**** EXTRACTED DATA
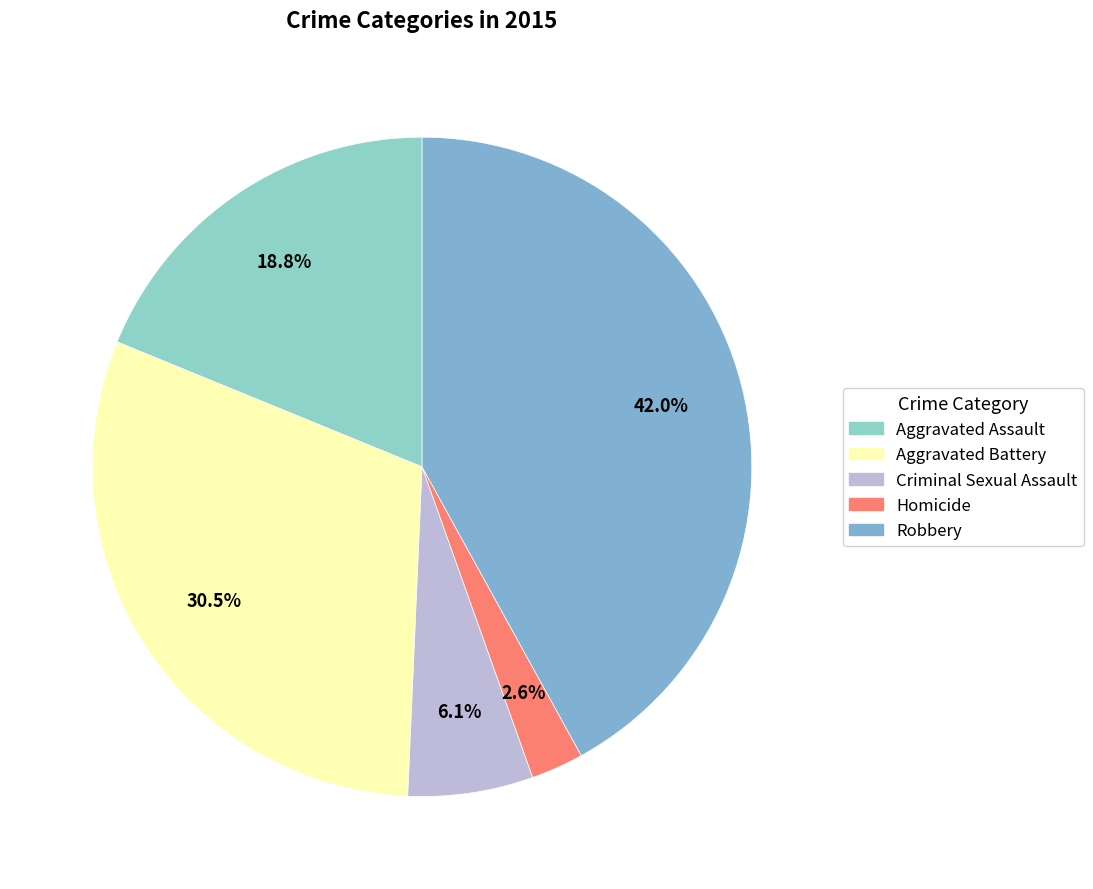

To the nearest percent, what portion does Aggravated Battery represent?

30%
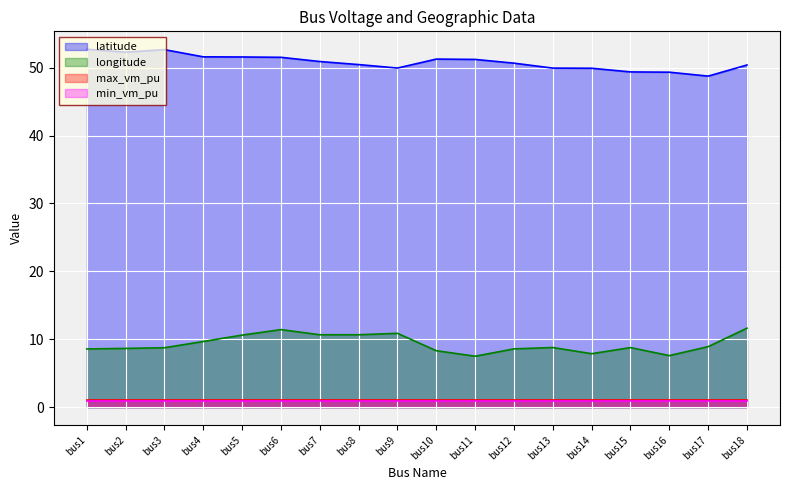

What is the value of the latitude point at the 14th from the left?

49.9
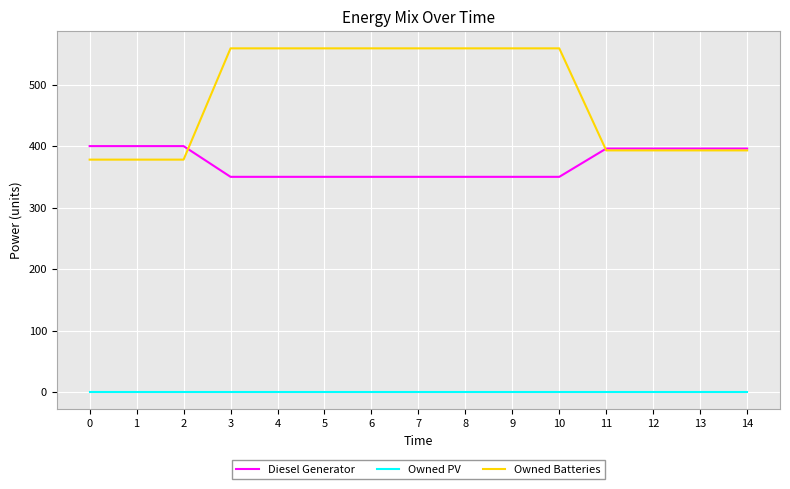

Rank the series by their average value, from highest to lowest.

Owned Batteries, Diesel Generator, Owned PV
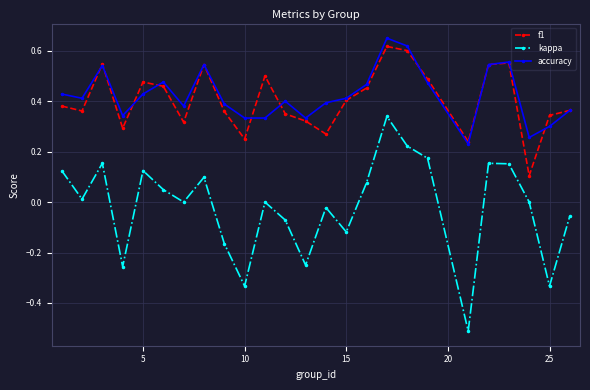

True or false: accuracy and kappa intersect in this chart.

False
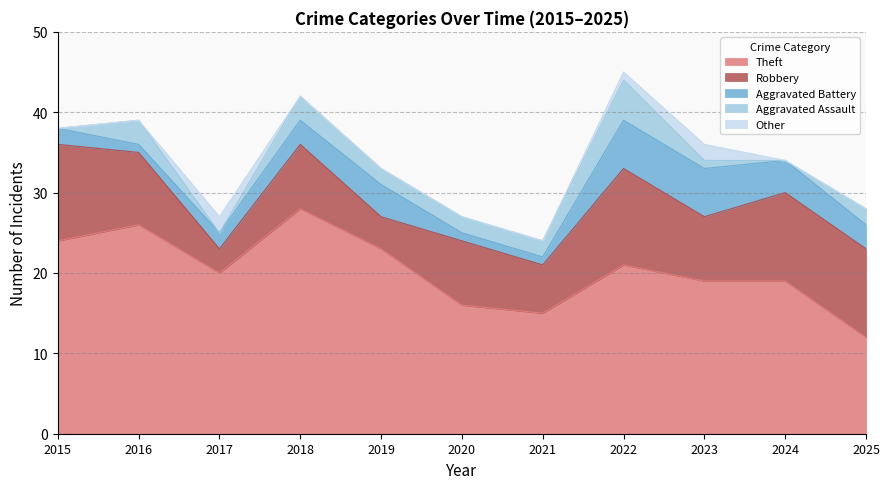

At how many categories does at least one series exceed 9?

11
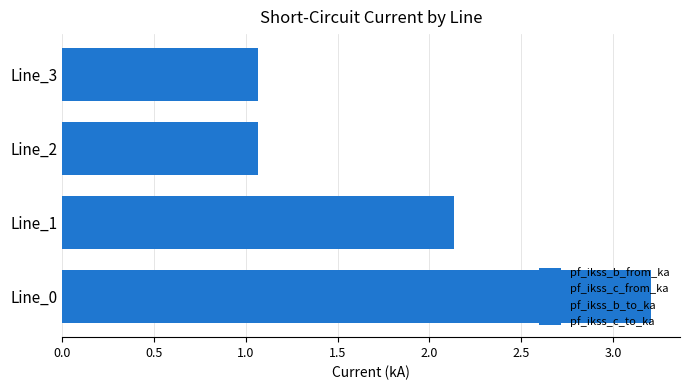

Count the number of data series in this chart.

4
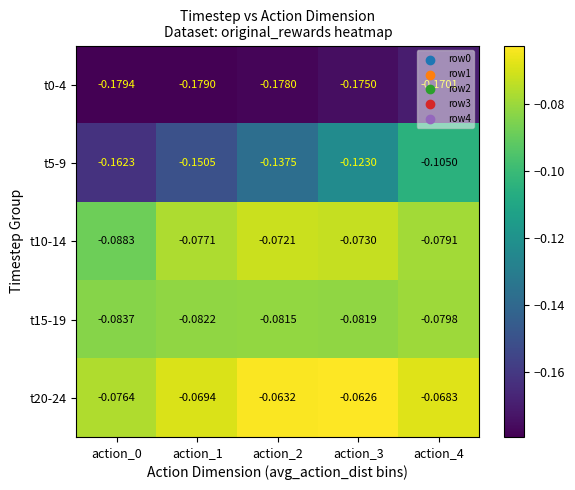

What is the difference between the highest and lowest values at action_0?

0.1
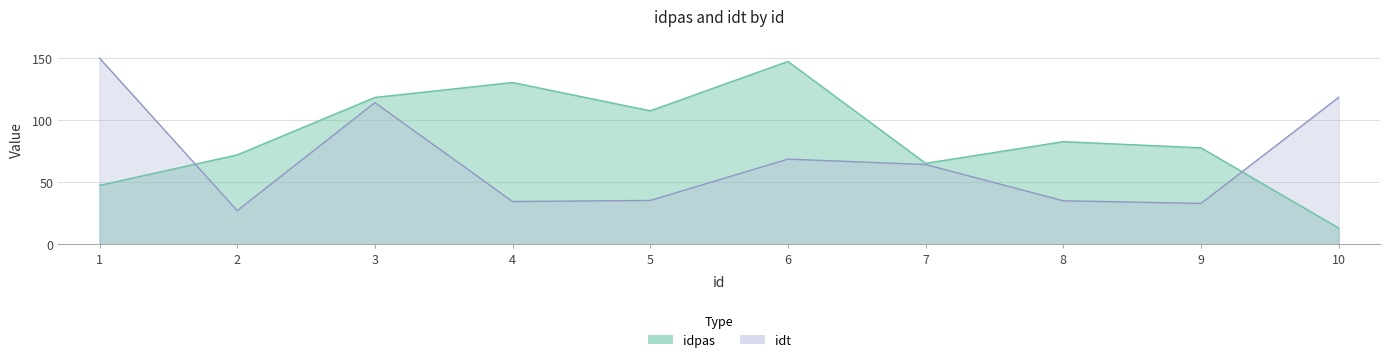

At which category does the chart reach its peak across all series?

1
********
- TASK GOAL -
Print all of the data above word for word, leaving out the pictures.

- WRITTEN ANSWER -
To the nearest percent, what portion does Aggravated Battery represent?

30%

What is the value of the latitude point at the 14th from the left?

49.9

Rank the series by their average value, from highest to lowest.

Owned Batteries, Diesel Generator, Owned PV

True or false: accuracy and kappa intersect in this chart.

False

At how many categories does at least one series exceed 9?

11

Count the number of data series in this chart.

4

What is the difference between the highest and lowest values at action_0?

0.1

At which category does the chart reach its peak across all series?

1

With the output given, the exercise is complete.